1.前提条件是:第一步应该在本地安装好 jdk 、 maven 、 python的基础环境。
(注意:这里使用的python最好使用python 2.X。因为使用python 3.X会出现一个问题。这里不做说明)
2.在DataX的官网上下载压缩包,然后解压到自定义的文件夹里面。
3. win +R 输入cmd命令。进入命令行模式。
然后进入安装的DataX的bin目录下。输入python datax.py …/job/json/job.json命令。(注意:这里我在job文件夹下添加了一个json的文件夹。默认是没有json文件夹。你们根据自己的文件路径输入命令即可)
4.如果出现乱码,在命令行输入 CHCP 65001 ,并且重新执行命令python datax.py …/job/json/job.json
成功运行!!
5.基本使用
5.1从stream读取数据并打印到控制台
首先查看官方的json配置模板
//查看streamreader-->streamwriter模板
E:\DataX\datax\bin>datax.py -r streamreader -w streamwriter
//模板如下:
DataX (DATAX-OPENSOURCE-3.0), From Alibaba !
Copyright (C) 2010-2017, Alibaba Group. All Rights Reserved.
Please refer to the streamreader document:
https://github.com/alibaba/DataX/blob/master/streamreader/doc/streamreader.md
Please refer to the streamwriter document:
https://github.com/alibaba/DataX/blob/master/streamwriter/doc/streamwriter.md
Please save the following configuration as a json file and use
python {DATAX_HOME}/bin/datax.py {JSON_FILE_NAME}.json
to run the job.
{
"job": {
"content": [
{
"reader": {
"name": "streamreader",
"parameter": {
"column": [],
"sliceRecordCount": ""
}
},
"writer": {
"name": "streamwriter",
"parameter": {
"encoding": "",
"print": true
}
}
}
],
"setting": {
"speed": {
"channel": ""
}
}
}
}
根据模板编写json文件
{
"job": {
"content": [
{
"reader": {
"name": "streamreader",
"parameter": {
"column": [
{
"type":"string",
"value":"qijianing, hello world!"
},
{
"type":"string",
"value":"齐家宁, 你好!"
}
],
"sliceRecordCount": "10" //打印次数
}
},
"writer": {
"name": "streamwriter",
"parameter": {
"encoding": "utf-8", //编码格式utf-8
"print": true
}
}
}
],
"setting": {
"speed": {//控制并发数
"channel": "2"//控制并发2次-->这里因为是打印所以会sliceRecordCount乘以channel 打印20遍。如果设置为mysql真的会进行并发
}
}
}
}
在job/json下创建json类型的文件起名为stream2stream.json。然后在bin目录下运行python datax.py …/job/json/stream2stream.json 。运行结果如下图所示:
5.2从mysql到mysql批量插入。
5.2.1查看一下从mysql到mysql的json配置
E:\DataX\datax\bin>datax.py -r mysqlreader -w mysqlwriter
//json文件配置
DataX (DATAX-OPENSOURCE-3.0), From Alibaba !

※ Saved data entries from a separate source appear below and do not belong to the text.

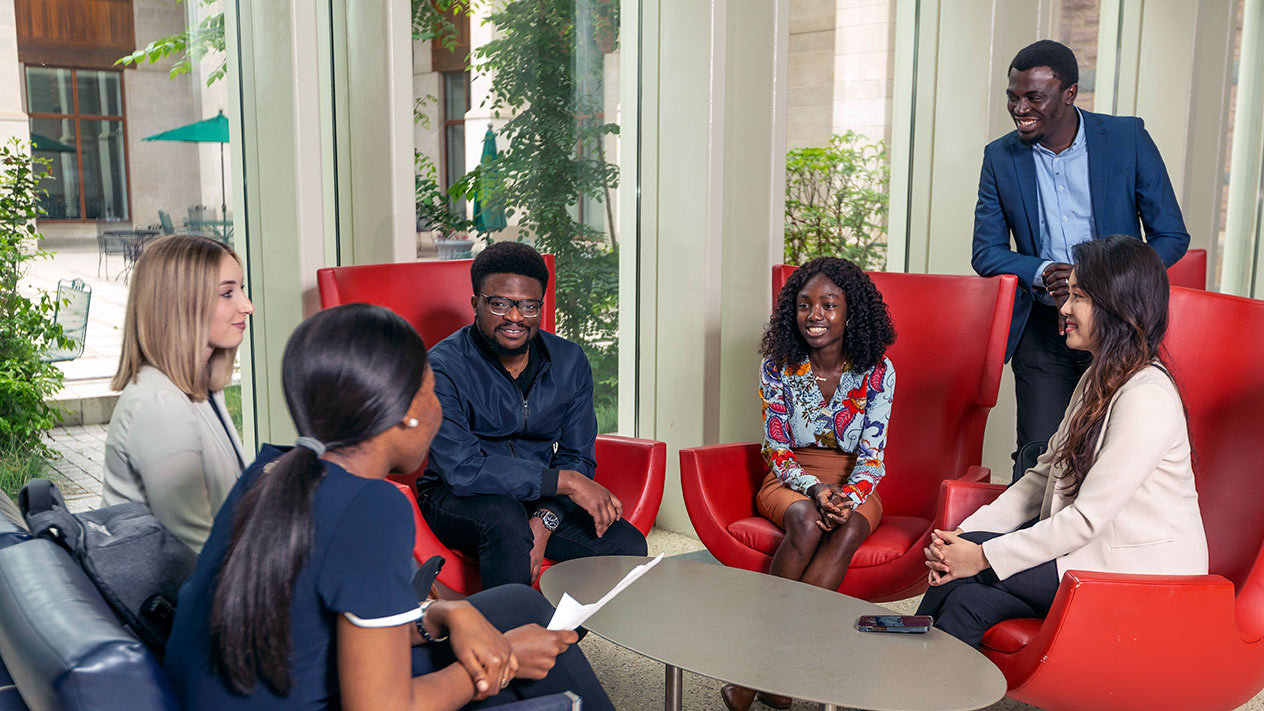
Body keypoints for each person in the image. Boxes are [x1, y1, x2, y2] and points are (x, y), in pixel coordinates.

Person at [164, 303, 613, 710]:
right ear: (407, 412)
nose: (440, 409)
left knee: (517, 603)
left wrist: (440, 613)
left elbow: (318, 624)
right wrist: (508, 660)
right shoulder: (371, 509)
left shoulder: (270, 472)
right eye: (434, 392)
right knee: (526, 655)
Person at [918, 235, 1208, 648]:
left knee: (977, 561)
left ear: (1118, 308)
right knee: (967, 601)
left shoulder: (1148, 396)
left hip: (1139, 576)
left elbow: (1087, 518)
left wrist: (979, 554)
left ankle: (898, 686)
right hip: (1090, 560)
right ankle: (909, 688)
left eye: (1078, 297)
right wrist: (961, 536)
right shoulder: (1098, 376)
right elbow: (1041, 476)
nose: (1065, 308)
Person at [970, 39, 1189, 478]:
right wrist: (1041, 271)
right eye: (1013, 97)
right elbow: (986, 251)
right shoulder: (1000, 156)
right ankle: (1024, 547)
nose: (1020, 108)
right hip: (1042, 329)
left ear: (1069, 93)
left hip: (1118, 326)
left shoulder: (1127, 139)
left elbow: (1171, 236)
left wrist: (1099, 276)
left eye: (1035, 97)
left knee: (1116, 456)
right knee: (1037, 455)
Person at [417, 242, 646, 589]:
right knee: (505, 519)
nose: (515, 317)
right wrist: (566, 483)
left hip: (536, 498)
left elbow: (577, 457)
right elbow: (463, 470)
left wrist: (545, 519)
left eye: (528, 306)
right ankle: (510, 636)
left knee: (625, 544)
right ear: (475, 303)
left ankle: (560, 637)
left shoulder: (569, 361)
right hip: (455, 498)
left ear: (540, 306)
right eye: (499, 304)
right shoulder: (442, 367)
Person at [721, 257, 896, 711]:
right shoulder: (778, 365)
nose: (814, 315)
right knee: (806, 520)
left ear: (851, 312)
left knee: (850, 526)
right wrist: (815, 490)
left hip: (855, 480)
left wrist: (848, 497)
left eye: (828, 304)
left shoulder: (879, 370)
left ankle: (760, 672)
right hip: (790, 477)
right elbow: (776, 447)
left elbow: (873, 456)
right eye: (804, 305)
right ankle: (774, 671)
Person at [103, 234, 252, 552]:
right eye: (228, 293)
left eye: (241, 290)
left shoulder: (202, 389)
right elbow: (197, 553)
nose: (247, 306)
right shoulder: (160, 406)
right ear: (182, 305)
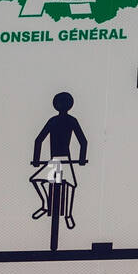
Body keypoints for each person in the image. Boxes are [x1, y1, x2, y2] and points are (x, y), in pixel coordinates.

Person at [30, 92, 88, 228]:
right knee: (37, 180)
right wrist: (36, 159)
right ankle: (45, 204)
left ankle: (68, 214)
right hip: (55, 161)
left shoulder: (71, 121)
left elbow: (83, 141)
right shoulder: (53, 121)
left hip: (64, 160)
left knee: (70, 186)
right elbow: (39, 140)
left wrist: (81, 159)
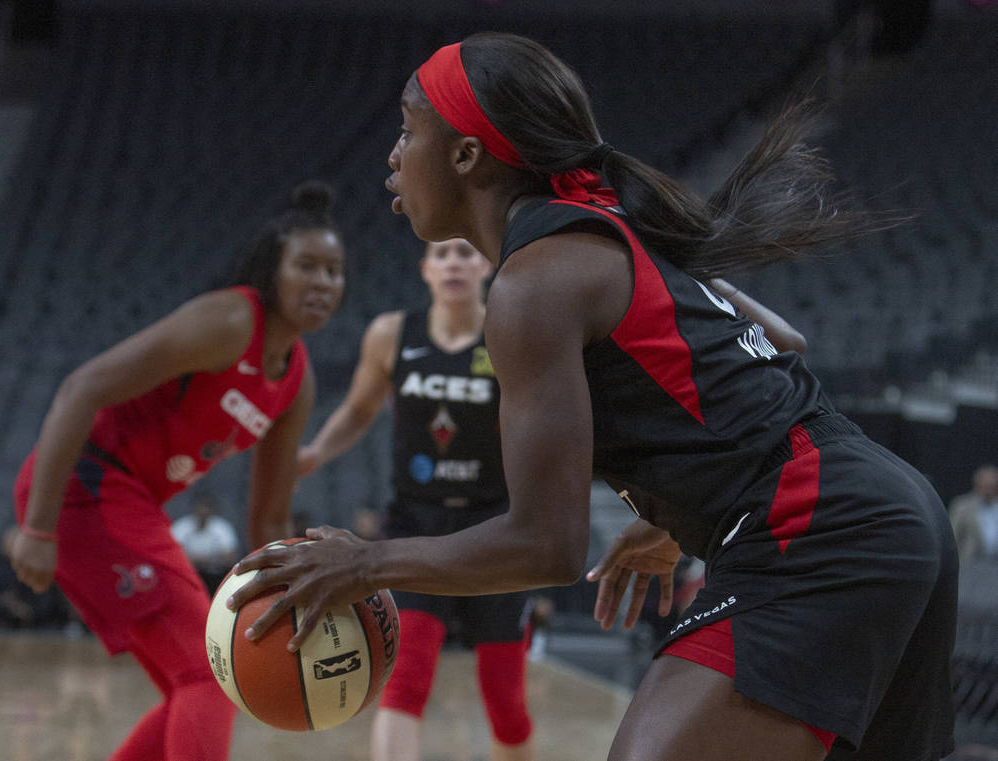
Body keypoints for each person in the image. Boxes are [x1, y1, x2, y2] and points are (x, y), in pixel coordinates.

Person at [228, 34, 958, 761]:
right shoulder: (609, 232)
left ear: (464, 155)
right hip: (882, 505)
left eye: (407, 127)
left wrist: (365, 563)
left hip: (819, 530)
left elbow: (546, 545)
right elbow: (782, 341)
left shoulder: (535, 283)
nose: (392, 153)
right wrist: (681, 510)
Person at [8, 181, 346, 761]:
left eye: (334, 271)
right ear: (273, 269)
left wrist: (292, 595)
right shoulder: (229, 320)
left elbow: (268, 514)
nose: (322, 282)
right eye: (307, 266)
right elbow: (80, 388)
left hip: (128, 499)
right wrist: (37, 529)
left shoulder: (298, 382)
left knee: (193, 683)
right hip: (83, 485)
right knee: (210, 677)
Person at [296, 237, 536, 761]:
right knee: (404, 683)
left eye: (466, 253)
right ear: (426, 269)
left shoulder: (509, 331)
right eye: (443, 254)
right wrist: (316, 450)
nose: (455, 263)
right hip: (414, 526)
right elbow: (360, 410)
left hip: (494, 527)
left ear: (487, 267)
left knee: (506, 699)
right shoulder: (390, 334)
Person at [170, 492, 240, 593]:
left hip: (214, 576)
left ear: (212, 509)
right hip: (187, 575)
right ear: (194, 508)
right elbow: (172, 555)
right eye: (201, 507)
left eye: (207, 507)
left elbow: (230, 557)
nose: (203, 511)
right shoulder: (182, 526)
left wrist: (205, 560)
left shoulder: (222, 527)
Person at [948, 463, 998, 563]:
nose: (988, 491)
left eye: (992, 487)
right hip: (969, 565)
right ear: (977, 485)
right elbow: (952, 537)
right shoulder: (962, 506)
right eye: (985, 486)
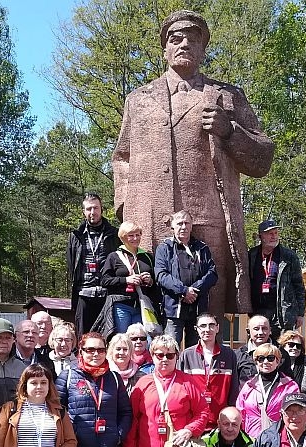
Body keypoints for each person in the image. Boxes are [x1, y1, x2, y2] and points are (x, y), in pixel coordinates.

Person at [113, 9, 273, 316]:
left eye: (192, 39)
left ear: (202, 50)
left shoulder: (227, 96)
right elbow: (122, 157)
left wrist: (230, 132)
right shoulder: (138, 99)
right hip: (149, 219)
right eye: (175, 38)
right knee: (151, 307)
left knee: (213, 303)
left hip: (209, 217)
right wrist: (126, 206)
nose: (183, 44)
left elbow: (263, 158)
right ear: (165, 49)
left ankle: (213, 359)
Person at [155, 211, 217, 346]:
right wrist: (183, 291)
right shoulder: (164, 248)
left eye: (187, 223)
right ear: (172, 226)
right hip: (173, 309)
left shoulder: (202, 248)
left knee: (195, 352)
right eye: (179, 223)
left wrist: (194, 290)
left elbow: (212, 274)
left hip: (198, 309)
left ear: (192, 225)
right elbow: (161, 275)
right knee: (170, 349)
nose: (183, 227)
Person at [67, 193, 121, 337]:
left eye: (96, 208)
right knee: (83, 337)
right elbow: (71, 265)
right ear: (83, 212)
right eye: (89, 209)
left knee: (108, 336)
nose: (93, 212)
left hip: (107, 293)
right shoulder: (76, 236)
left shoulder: (114, 234)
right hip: (83, 292)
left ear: (101, 209)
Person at [95, 221, 161, 338]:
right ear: (123, 237)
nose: (135, 238)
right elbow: (104, 281)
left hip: (142, 306)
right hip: (121, 305)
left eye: (138, 234)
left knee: (143, 340)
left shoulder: (147, 256)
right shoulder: (114, 256)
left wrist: (150, 281)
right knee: (123, 340)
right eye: (131, 235)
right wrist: (126, 280)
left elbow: (157, 283)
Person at [247, 220, 306, 337]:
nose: (274, 236)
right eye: (270, 233)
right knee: (260, 346)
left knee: (282, 347)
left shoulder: (289, 256)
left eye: (275, 233)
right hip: (258, 310)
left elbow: (299, 286)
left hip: (282, 312)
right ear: (261, 236)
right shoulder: (252, 255)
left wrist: (300, 313)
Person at [179, 313, 239, 426]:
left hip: (221, 421)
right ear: (196, 329)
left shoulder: (229, 355)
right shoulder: (187, 355)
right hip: (193, 420)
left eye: (211, 325)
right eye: (203, 326)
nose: (207, 329)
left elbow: (233, 388)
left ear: (217, 328)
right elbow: (180, 390)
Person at [236, 343, 300, 439]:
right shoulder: (249, 386)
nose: (265, 362)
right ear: (256, 362)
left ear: (277, 361)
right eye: (261, 358)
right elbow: (240, 412)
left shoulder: (290, 386)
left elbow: (295, 413)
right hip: (251, 439)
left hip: (279, 439)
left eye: (270, 358)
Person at [0, 319, 56, 405]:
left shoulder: (46, 362)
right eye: (26, 332)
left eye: (34, 333)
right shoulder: (4, 359)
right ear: (15, 336)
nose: (30, 335)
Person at [234, 315, 282, 385]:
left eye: (264, 328)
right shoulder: (238, 355)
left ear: (270, 330)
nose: (260, 332)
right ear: (248, 331)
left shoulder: (281, 352)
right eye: (256, 329)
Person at [279, 330, 306, 395]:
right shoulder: (277, 362)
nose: (295, 348)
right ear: (283, 345)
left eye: (298, 346)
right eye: (291, 345)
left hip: (305, 402)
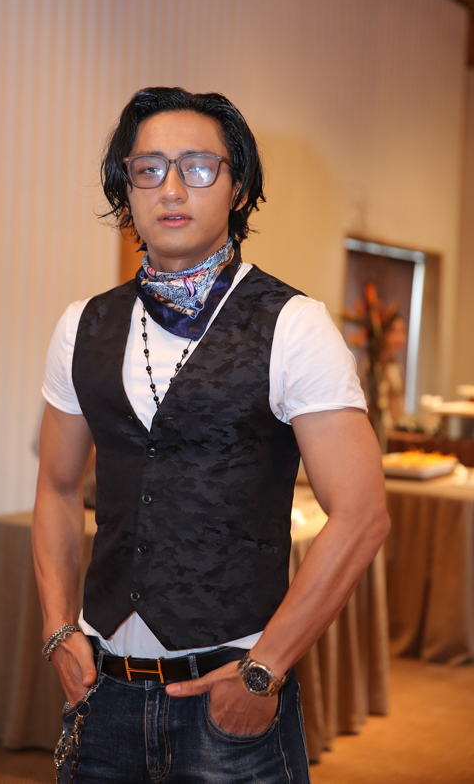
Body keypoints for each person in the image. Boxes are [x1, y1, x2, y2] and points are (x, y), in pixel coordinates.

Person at [32, 87, 390, 783]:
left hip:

Copyright (C) 2010-2017, Alibaba Group. All Rights Reserved.
Please refer to the mysqlreader document:
https://github.com/alibaba/DataX/blob/master/mysqlreader/doc/mysqlreader.md
Please refer to the mysqlwriter document:
https://github.com/alibaba/DataX/blob/master/mysqlwriter/doc/mysqlwriter.md
Please save the following configuration as a json file and use
python {DATAX_HOME}/bin/datax.py {JSON_FILE_NAME}.json
to run the job.
{
"job": {
"content": [
{
"reader": {
"name": "mysqlreader",//读取端,根据DataX定义好的设置
"parameter": {
"column": [],//读取端需要同步的列
"connection": [
{
"jdbcUrl": [],//读取端连接信息
"table": []//读取端指定的表
}
],
"password": "",//读取端密码
"username": "",//读取端账户
"where": ""//筛选条件
}
},
"writer": {
"name": "mysqlwriter",//写入端,根据DataX定义好的设置
"parameter": {
"column": [],//写入端需要同步的列
"connection": [
{
"jdbcUrl": "",//写入端的连接信息
"table": []//写入端指定的表
}
],
"password": "",//写入端的密码
"preSql": [],//执行写入之前做的事情
"session": [],
"username": "",//写入端账户
"writeMode": ""
}
}
}
],
"setting": {
"speed": {
"channel": ""//指定channel数
}
}
}
}
我的配置的json
{
"job": {
"content": [
{
"reader": {
"name": "mysqlreader",
"parameter": {
"column": ["*"],
"connection": [
{
"jdbcUrl": ["jdbc:mysql://localhost:3306/eesy2?characterEncoding=utf-8"],
"table": ["account1"]
}
],
"password": "****",//这里填写自己的用户名和密码
"username": "****",
"where": ""
}
},
"writer": {
"name": "mysqlwriter",
"parameter": {
"column": ["*"],
"connection": [
{
"jdbcUrl": "jdbc:mysql://localhost:3306/eesy1?characterEncoding=utf-8",
"table": ["account"]
}
],
"password": "****",//这里填写自己的用户名和密码
"preSql": [],
"session": [],
"username": "****",
"writeMode": "insert"
}
}
}
],
"setting": {
"speed": {
"channel": "5"
}
}
}
}
然后cd到bin目录下去执行。
成功将数据同步到mysql。
6.在从mysql到mysql同步数据的过程中,出现了一些问题:
因为要同步的两张表都定义了主键。当同步两张表的数据的时候。相同主键的数据无法进行同步。所以只同步成功了两张表主键不一致的数据。
所以,接下来对json文件进行一下修改。
{
"job": {
"content": [
{
"reader": {
"name": "mysqlreader",
"parameter": {
"column": ["name","money"],//这里只同步name、money。对主键字段id不进行同步。采用自增长的方式增加id。
"connection": [
{
"jdbcUrl": ["jdbc:mysql://localhost:3306/eesy2?characterEncoding=utf-8"],
"table": ["account1"]
}
],
"password": "root",
"username": "root",
"where": ""
}
},
"writer": {
"name": "mysqlwriter",
"parameter": {
"column": ["name","money"],//接收端的接收的字段也要和发送端保持一致的。
"connection": [
{
"jdbcUrl": "jdbc:mysql://localhost:3306/eesy1?characterEncoding=utf-8",
"table": ["account"]
}
],
"password": "root",
"preSql": [],
"session": [],
"username": "root",
"writeMode": "insert"
}
}
}
],
"setting": {
"speed": {
"channel": "5"
}
}
}
}
运行结果如下:
第二次同步数据:
可以看出,数据并没有覆盖,而是在下面重复同步了一份数据。